E, quando separados, não pode o homem receber a plenitude da alegria.”3

Mas, por enquanto, como ensinou o Salvador, podemos continuar a ter bom ânimo.4

Aprendi que a dor amarga e quase insuportável pode tornar-se doce ao voltar-nos para nosso Pai Celestial e suplicar Seu consolo, que vem por meio de Seu plano, de Seu Filho Jesus Cristo e de Seu Consolador, que é o Espírito Santo.

Que gloriosa bênção é essa em nossa vida! Não seria trágico se não sentíssemos grande tristeza quando perdemos um filho? Como sou grato a meu Pai Celestial por Ele permitir que amemos profunda e eternamente. Como sou grato pelas famílias eternas. Como sou grato por Ele ter revelado novamente, por meio de Seus profetas vivos, o glorioso plano de redenção.

Lembrem-se de quando foram ao funeral de um ente querido, do que sentiram no coração ao saírem do cemitério e olharem para trás e verem o caixão solitário — com o coração esfacelado de dor.

Testifico que graças a Ele, sim, nosso Salvador, Jesus Cristo, esses sentimentos de tristeza, solidão e desespero serão um dia substituídos por uma plenitude de alegria.
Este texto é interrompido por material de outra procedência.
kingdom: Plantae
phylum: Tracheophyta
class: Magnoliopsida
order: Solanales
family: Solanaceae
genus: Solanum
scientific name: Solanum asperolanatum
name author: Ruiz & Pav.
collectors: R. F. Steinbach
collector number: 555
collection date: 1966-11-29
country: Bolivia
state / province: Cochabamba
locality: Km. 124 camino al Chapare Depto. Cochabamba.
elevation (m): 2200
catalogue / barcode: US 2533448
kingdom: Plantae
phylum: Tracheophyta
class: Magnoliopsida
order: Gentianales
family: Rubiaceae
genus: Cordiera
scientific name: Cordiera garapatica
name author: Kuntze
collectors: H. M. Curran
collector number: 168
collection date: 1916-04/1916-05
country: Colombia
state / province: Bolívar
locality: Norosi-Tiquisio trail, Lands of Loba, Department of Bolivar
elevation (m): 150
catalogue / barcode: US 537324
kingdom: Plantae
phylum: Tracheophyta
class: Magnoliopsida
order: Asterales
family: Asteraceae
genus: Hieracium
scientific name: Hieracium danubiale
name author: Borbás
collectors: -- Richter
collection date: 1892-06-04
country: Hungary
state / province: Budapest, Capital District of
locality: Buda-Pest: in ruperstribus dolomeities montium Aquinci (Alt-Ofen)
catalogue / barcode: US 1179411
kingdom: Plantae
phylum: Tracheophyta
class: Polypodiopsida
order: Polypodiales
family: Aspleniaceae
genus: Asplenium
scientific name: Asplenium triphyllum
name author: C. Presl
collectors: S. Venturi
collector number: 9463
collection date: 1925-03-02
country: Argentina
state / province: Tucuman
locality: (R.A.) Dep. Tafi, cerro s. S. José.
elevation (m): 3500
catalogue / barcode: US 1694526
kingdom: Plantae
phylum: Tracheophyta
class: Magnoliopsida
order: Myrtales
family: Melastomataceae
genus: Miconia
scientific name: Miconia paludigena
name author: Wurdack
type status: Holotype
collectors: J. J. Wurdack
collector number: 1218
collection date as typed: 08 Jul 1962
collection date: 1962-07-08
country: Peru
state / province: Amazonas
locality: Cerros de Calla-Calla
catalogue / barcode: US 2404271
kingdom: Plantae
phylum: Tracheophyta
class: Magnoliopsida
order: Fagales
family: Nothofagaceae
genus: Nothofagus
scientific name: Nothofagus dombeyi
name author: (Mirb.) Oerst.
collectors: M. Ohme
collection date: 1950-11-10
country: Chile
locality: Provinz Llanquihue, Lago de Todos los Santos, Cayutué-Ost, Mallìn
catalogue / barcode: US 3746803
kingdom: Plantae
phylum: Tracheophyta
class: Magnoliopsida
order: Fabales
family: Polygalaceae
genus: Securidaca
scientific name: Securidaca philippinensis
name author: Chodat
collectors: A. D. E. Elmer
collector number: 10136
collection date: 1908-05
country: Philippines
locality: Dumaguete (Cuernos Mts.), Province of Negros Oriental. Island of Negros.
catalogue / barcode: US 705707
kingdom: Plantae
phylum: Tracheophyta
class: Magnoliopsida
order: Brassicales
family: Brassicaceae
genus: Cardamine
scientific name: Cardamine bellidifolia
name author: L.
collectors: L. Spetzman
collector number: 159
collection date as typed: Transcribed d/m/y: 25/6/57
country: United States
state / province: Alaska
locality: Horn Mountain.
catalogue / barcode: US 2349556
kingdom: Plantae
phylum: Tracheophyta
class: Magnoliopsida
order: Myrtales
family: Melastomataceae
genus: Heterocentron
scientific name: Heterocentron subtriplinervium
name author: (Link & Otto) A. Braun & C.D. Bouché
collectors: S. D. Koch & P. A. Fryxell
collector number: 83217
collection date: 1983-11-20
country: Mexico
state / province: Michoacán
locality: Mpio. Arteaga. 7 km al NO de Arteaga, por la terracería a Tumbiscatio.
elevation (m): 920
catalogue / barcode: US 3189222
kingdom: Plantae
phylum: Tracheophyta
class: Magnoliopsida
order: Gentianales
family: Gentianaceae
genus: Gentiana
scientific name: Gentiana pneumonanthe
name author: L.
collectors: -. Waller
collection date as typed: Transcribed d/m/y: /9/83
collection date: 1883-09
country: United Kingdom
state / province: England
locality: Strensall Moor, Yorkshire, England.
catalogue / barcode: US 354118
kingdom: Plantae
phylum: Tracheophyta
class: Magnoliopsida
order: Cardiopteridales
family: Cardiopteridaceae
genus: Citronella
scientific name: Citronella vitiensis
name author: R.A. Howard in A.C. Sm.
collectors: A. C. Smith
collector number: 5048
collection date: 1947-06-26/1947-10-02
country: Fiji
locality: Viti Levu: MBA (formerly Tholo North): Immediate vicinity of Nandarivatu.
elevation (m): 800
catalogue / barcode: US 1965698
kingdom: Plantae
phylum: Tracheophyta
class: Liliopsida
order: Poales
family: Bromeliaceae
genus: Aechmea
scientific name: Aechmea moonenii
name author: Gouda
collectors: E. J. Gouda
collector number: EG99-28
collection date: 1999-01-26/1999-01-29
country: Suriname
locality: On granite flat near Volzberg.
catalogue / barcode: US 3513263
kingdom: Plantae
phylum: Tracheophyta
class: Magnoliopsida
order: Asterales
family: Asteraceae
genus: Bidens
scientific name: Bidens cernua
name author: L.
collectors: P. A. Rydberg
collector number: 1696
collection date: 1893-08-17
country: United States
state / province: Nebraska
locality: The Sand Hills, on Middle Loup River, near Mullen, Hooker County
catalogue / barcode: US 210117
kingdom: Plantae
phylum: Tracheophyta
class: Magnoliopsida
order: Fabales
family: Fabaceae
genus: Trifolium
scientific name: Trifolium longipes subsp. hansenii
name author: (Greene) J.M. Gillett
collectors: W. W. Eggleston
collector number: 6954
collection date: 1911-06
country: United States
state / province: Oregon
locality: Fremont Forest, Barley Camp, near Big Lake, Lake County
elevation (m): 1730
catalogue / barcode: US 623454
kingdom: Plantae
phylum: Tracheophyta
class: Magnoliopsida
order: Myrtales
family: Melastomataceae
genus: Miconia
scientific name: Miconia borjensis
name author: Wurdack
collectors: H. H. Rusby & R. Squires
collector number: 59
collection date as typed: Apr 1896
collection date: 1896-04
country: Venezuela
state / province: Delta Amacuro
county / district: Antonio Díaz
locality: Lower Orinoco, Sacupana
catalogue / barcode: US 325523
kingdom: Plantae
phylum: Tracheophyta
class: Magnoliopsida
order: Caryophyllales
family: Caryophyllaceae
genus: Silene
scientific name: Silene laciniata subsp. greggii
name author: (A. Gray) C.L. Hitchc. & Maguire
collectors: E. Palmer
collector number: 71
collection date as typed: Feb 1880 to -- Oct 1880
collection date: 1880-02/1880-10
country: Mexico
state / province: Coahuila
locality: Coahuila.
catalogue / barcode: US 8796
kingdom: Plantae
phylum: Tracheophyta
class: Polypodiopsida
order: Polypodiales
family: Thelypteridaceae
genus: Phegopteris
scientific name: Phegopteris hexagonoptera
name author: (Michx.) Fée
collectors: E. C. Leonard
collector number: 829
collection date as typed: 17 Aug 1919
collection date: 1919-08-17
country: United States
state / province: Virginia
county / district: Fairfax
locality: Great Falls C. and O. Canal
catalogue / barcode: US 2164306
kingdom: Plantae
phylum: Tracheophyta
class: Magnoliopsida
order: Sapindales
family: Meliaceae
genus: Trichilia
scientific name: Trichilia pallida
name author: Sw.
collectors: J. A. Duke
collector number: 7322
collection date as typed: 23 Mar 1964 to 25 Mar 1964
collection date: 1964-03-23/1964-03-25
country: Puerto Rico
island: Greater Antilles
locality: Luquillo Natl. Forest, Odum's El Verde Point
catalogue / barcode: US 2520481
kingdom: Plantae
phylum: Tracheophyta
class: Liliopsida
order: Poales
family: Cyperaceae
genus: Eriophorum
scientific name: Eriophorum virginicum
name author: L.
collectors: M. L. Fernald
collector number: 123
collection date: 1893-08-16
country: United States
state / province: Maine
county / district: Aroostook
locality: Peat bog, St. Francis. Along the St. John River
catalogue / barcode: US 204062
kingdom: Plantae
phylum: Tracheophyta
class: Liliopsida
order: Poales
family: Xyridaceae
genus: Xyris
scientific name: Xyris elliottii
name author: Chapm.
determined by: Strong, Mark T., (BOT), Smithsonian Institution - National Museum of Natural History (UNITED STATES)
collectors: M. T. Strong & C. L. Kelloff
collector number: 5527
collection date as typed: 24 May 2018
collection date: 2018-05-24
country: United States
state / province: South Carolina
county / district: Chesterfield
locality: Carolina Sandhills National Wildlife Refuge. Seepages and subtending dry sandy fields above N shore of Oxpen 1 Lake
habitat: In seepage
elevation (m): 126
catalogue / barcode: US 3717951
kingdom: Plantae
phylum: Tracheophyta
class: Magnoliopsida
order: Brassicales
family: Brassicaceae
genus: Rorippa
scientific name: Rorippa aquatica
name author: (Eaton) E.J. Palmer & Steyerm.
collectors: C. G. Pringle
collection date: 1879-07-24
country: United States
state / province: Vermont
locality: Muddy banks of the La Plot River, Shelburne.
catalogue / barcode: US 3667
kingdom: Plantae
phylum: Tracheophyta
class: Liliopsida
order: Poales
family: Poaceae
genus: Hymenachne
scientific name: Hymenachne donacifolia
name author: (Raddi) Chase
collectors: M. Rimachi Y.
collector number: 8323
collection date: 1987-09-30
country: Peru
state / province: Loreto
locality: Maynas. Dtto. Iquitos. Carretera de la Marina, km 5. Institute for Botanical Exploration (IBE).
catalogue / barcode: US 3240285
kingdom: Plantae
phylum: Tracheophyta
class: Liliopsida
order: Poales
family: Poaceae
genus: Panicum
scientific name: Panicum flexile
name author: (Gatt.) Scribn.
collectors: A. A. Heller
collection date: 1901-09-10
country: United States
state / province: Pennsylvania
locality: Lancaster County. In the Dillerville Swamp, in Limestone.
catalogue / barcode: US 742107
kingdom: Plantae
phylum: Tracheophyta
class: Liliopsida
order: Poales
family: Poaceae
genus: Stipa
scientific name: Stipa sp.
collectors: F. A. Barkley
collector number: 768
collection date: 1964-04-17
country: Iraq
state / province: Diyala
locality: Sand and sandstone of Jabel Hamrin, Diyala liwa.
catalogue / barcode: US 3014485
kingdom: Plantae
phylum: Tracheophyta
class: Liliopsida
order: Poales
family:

Testifico que podemos confiar Nele quando disse:

“Não vos deixarei órfãos; voltarei para vós.

Ainda um pouco, e o mundo não me verá mais, mas vós me vereis; porque eu vivo, e vós vivereis”.5

Testifico que, como está escrito em Pregar Meu Evangelho, “se confiarmos na Expiação de Jesus Cristo, Ele pode ajudar-nos a suportar nossas provações, doenças e dores. Podemos ter uma vida cheia de alegria, paz e consolo. Tudo o que é injusto nesta vida pode ser corrigido por meio da Expiação de Jesus Cristo”.6

Testifico que naquela brilhante e gloriosa manhã da Primeira Ressurreição, seus entes queridos e os meus se levantarão da sepultura, conforme foi prometido pelo próprio Senhor, e teremos uma plenitude de alegria. Porque Ele vive, eles e nós também viveremos. Em nome de Jesus Cristo. Amém.